Die Gefühle von Menschen festhalten

Menschen zu beobachten reizt den Nachwuchsfotografen Stephan Böhm. Seine Bilder zeigt er nun im Wunderhof in Eckertsfeld.

Großformatige Fotos von Menschen stellt Stephan Böhm aus.
Großformatige Fotos von Menschen stellt Stephan Böhm aus. Foto: Wunderhof

Birgland.Die Fotoausstellung „Starke Persönlichkeiten – von Bodybuildern und Bandleadern“ von Nachwuchsfotograf Stephan Böhm zeigt die Kunstgalerie im Wunderhof in Eckertsfeld (Gemeinde Birgland) bis 4. Juli. Eine ungewöhnliche Ausstellungskonzeption mit nur wenigen großformatigen Arbeiten, die nicht an den Wänden, sondern im Raum gehängt sind, zog die Besucher schon bei der Eröffnung in ihren Bann.

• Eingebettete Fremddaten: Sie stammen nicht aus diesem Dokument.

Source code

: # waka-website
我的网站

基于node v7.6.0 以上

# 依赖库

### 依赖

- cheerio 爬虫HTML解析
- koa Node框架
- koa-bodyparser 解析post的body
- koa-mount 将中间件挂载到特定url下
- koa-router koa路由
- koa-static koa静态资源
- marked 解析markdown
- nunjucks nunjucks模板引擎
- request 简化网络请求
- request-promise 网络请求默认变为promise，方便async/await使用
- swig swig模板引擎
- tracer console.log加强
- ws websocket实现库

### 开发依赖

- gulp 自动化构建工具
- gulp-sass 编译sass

Stephan Böhm studiert Kommunikationsdesign an der Hochschule Mainz. Fotografien von Menschen, in denen sich der Betrachter wiedererkennt, sind für die Kommunikation, die Übermittlung von Botschaften das wichtigste Mittel. Als Böhm 2012 begann, sich mit der Fotografie zu beschäftigen, reizten ihn besonders Menschen als Motiv, wie er sagt. Sie bei ihrem Tun zu beobachten und in Momenten unverfälschter Emotion im Bild festzuhalten, sei dabei ebenso sein Anspruch wie höchste technische Perfektion. Er beschäftigte sich intensiv mit analoger und digitaler Fotografie, um sicherzustellen, dass auch bei starken Vergrößerungen die Bilder gestochen scharf und farbig korrekt dargestellt werden.

Der Wunderhof

  • Ausstellungen

    Die Ausstellung mit Fotos von Stephan Böhm im Wunderhof ist bis 4. Juli an Sonn- und Feiertagen von 14 bis 18 Uhr geöffnet. Mehr Arbeiten von Stephan Böhm sind unter www.shadowofsun.de zu sehen. Im 1. Stock der Kunstgalerie gibt es in der Dauerausstellung von Venia Design mit Evi Steiner-Böhm und Michael Horn neben bezaubernden Naturmotiven Illustrationen für Märchen und Geschichten zu sehen.

  • Lebensgarten und Café

    Führungen durch den Lebensgarten im Wunderhof werden ohne Anmeldung von 13.30 bis 14.30 Uhr angeboten (bei jedem Wetter). Der Eintrittspreis beträgt fünf Euro pro Person, Kinder bis zwölf Jahre sind frei. Das Café des Wunderhof ist bis 15. Oktober an Sonn- und Feiertagen jeweils von 14 bis 18 Uhr geöffnet. Informieren kann man sich dabei auch über die Kreativwerkstatt und die Jugendkunstschule.

Eindrucksvoll schon das erste Motiv, das beim Betreten der Ausstellung sofort ins Auge fällt: Der Bassist einer Rock-Band, der, völlig vertieft in seine Musik, alles um sich herum vergisst. Ihm gegenüber eine Bühne, auf der eine Band sich für ihr Publikum verausgabt. Dann ein Selbstporträt in Schwarzweiß – da ist Böhm ausnahmsweise selbst der Fotografierte. Auf zwei Bodybuilder, hochkonzentriert, am Limit ihrer Kraft und dadurch ungeheuer stark, fällt als nächstes der Blick, ebenso auf zwei weitere, überlebensgroße Musiker. Dann plötzlich eine andere Stimmung: Ein junger Mann blickt den Betrachter zärtlich an. Beim Hinausgehen erleben die Besucher noch einen Perspektivenwechsel: Aus einer Demonstration tauchen zwei Männer auf, getragen von vielen anderen, mit einer Friedensfahne in der Hand auf.

Die Konzeption, mit nur wenigen großformatigen Leinwänden die zur Kunstgalerie umgebaute Scheune im Wunderhof in mehrere Erlebnisräume zu unterteilen, geht auf, urteilten die Besucher. Von jedem Standpunkt der Ausstellung kommen dem Betrachter die Bilder entgegen, formieren sich zu unterschiedlichen Gruppen und ziehen ihn mit ins Geschehen.